Duolingo has been candid that this strategy trades short-term financial comfort for long-term positioning. The company’s own Q1 2026 numbers show that trade already showing up in the guidance: gross margin is expected to compress through the year specifically because of AI features like this expanding to a much larger subscriber base.
Final Words
If you’re a Super Duolingo subscriber hoping to try Video Call, here’s the honest state of play: it’s real, it’s confirmed by Duolingo’s CEO on two consecutive earnings calls, and it’s already live for some new Super subscribers as an active test. It is not yet a universal feature every Super subscriber can expect to open tomorrow, pricing and usage limits haven’t been finalized, and Duolingo itself says it doesn’t yet know how far or fast this will scale. The clearest next signal will likely come on Duolingo’s next earnings call, when the company is expected to share more on what the testing has found.

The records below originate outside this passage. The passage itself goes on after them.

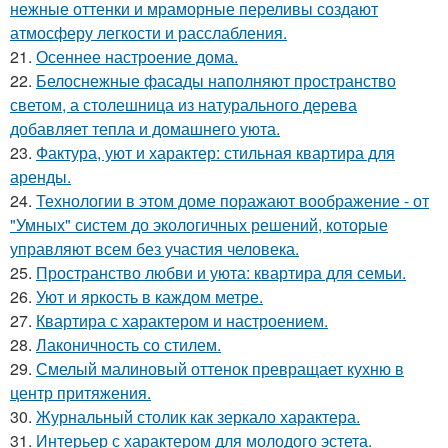
нежные оттенки и мраморные переливы создают
атмосферу легкости и расслабления.
21.
Осеннее настроение дома.
22.
Белоснежные фасады наполняют пространство
светом, а столешница из натурального дерева
добавляет тепла и домашнего уюта.
23.
Фактура, уют и характер: стильная квартира для
аренды.
24.
Технологии в этом доме поражают воображение - от
"Умных" систем до экологичных решений, которые
управляют всем без участия человека.
25.
Пространство любви и уюта: квартира для семьи.
26.
Уют и яркость в каждом метре.
27.
Квартира с характером и настроением.
28.
Лаконичность со стилем.
29.
Смелый малиновый оттенок превращает кухню в
центр притяжения.
30.
Журнальный столик как зеркало характера.
31.
Интерьер с характером для молодого эстета.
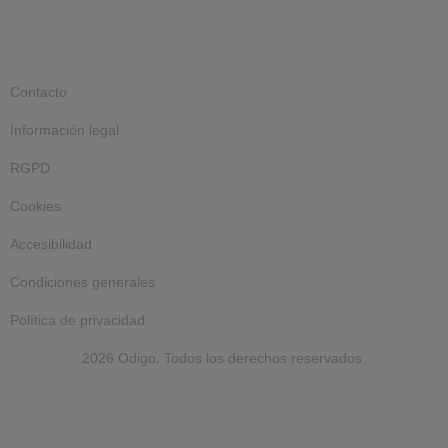
Contacto
Información legal
RGPD
Cookies
Accesibilidad
Condiciones generales
Política de privacidad
2026 Odigo. Todos los derechos reservados.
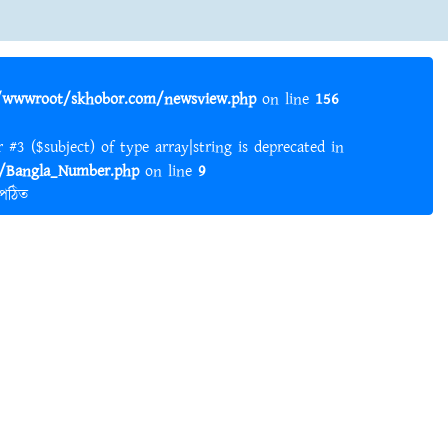
wwwroot/skhobor.com/newsview.php
on line
156
er #3 ($subject) of type array|string is deprecated in
Bangla_Number.php
on line
9
 পঠিত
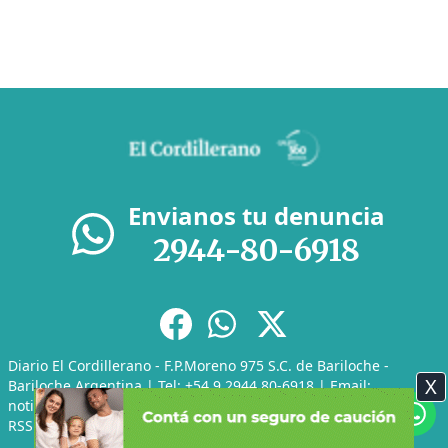
Envianos tu denuncia
2944-80-6918
Diario El Cordillerano - F.P.Moreno 975 S.C. de Bariloche -
X
Bariloche Argentina | Tel: +54 9 2944 80-6918 | Email:
noticias@elcordillerano.com.ar
RSS
|
Media Kit
|
Políticas de Privacidad
|
Archivo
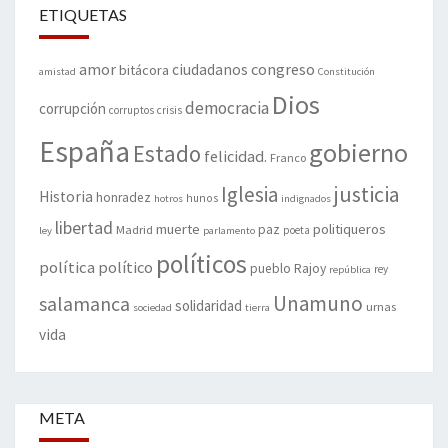
ETIQUETAS
amor
congreso
ciudadanos
bitácora
amistad
Constitución
Dios
democracia
corrupción
corruptos
crisis
España
gobierno
Estado
felicidad.
Franco
justicia
Iglesia
Historia
honradez
hunos
hotros
indignados
libertad
muerte
politiqueros
Madrid
paz
poeta
ley
parlamento
políticos
política
político
pueblo
Rajoy
rey
república
Unamuno
salamanca
solidaridad
urnas
sociedad
tierra
vida
META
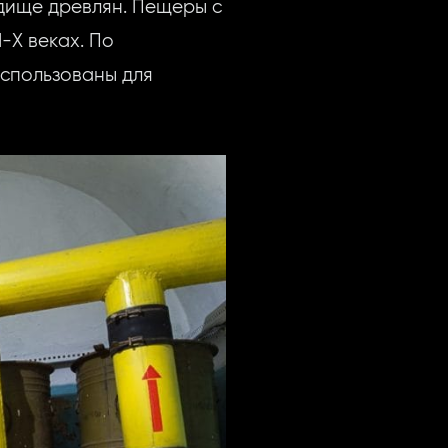
одище древлян. Пещеры с
-X веках. По
использованы для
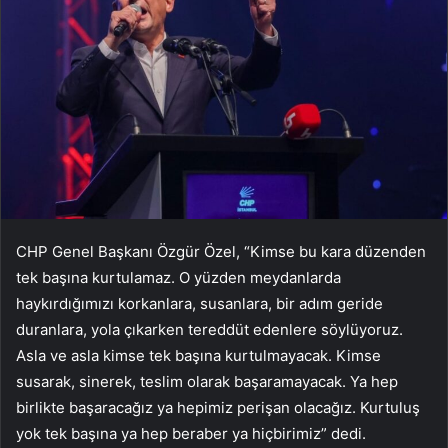
CHP Genel Başkanı Özgür Özel, “Kimse bu kara düzenden
tek başına kurtulamaz. O yüzden meydanlarda
haykırdığımızı korkanlara, susanlara, bir adım geride
duranlara, yola çıkarken tereddüt edenlere söylüyoruz.
Asla ve asla kimse tek başına kurtulmayacak. Kimse
susarak, sinerek, teslim olarak başaramayacak. Ya hep
birlikte başaracağız ya hepimiz perişan olacağız. Kurtuluş
yok tek başına ya hep beraber ya hiçbirimiz” dedi.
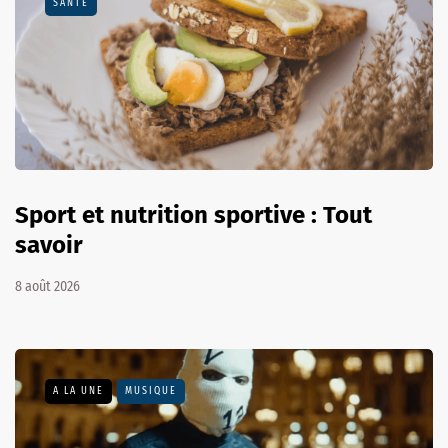
SANTÉ
Sport et nutrition sportive : Tout
savoir
8 août 2026
A LA UNE
MUSIQUE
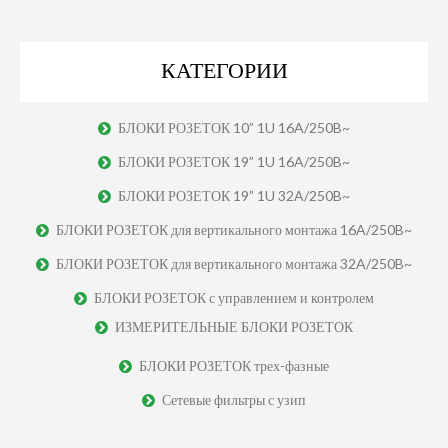
КАТЕГОРИИ
БЛОКИ РОЗЕТОК 10” 1U 16A/250B~
БЛОКИ РОЗЕТОК 19” 1U 16A/250B~
БЛОКИ РОЗЕТОК 19” 1U 32A/250B~
БЛОКИ РОЗЕТОК для вертикального монтажа 16A/250B~
БЛОКИ РОЗЕТОК для вертикального монтажа 32A/250B~
БЛОКИ РОЗЕТОК с управлением и контролем
ИЗМЕРИТЕЛЬНЫЕ БЛОКИ РОЗЕТОК
БЛОКИ РОЗЕТОК трех-фазные
Сетевые фильтры с узип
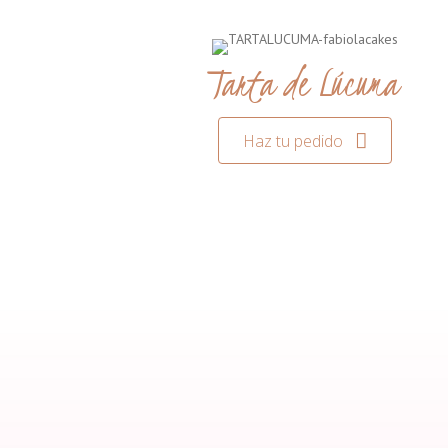
Tarta de Lúcuma
Haz tu pedido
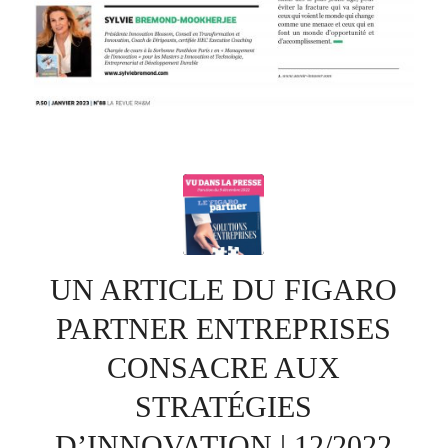
UN ARTICLE DU FIGARO
PARTNER ENTREPRISES
CONSACRE AUX
STRATÉGIES
D’INNOVATION | 12/2022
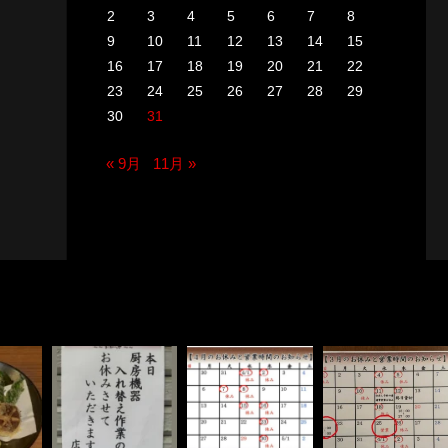
2
3
4
5
6
7
8
9
10
11
12
13
14
15
16
17
18
19
20
21
22
23
24
25
26
27
28
29
30
31
« 9月
11月 »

A note on sourcing: every claim above is drawn from Duolingo’s official shareholder letters and CEO/CFO statements on its Q4 2025 and Q1 2026 earnings calls — the only primary, on-the-record sources currently describing this rollout. No consumer-facing Duolingo blog post or press release announcing general availability of Video Call on Super had been published as of this article’s writing; if and when Duolingo publishes one, it will supersede the testing-stage details described here.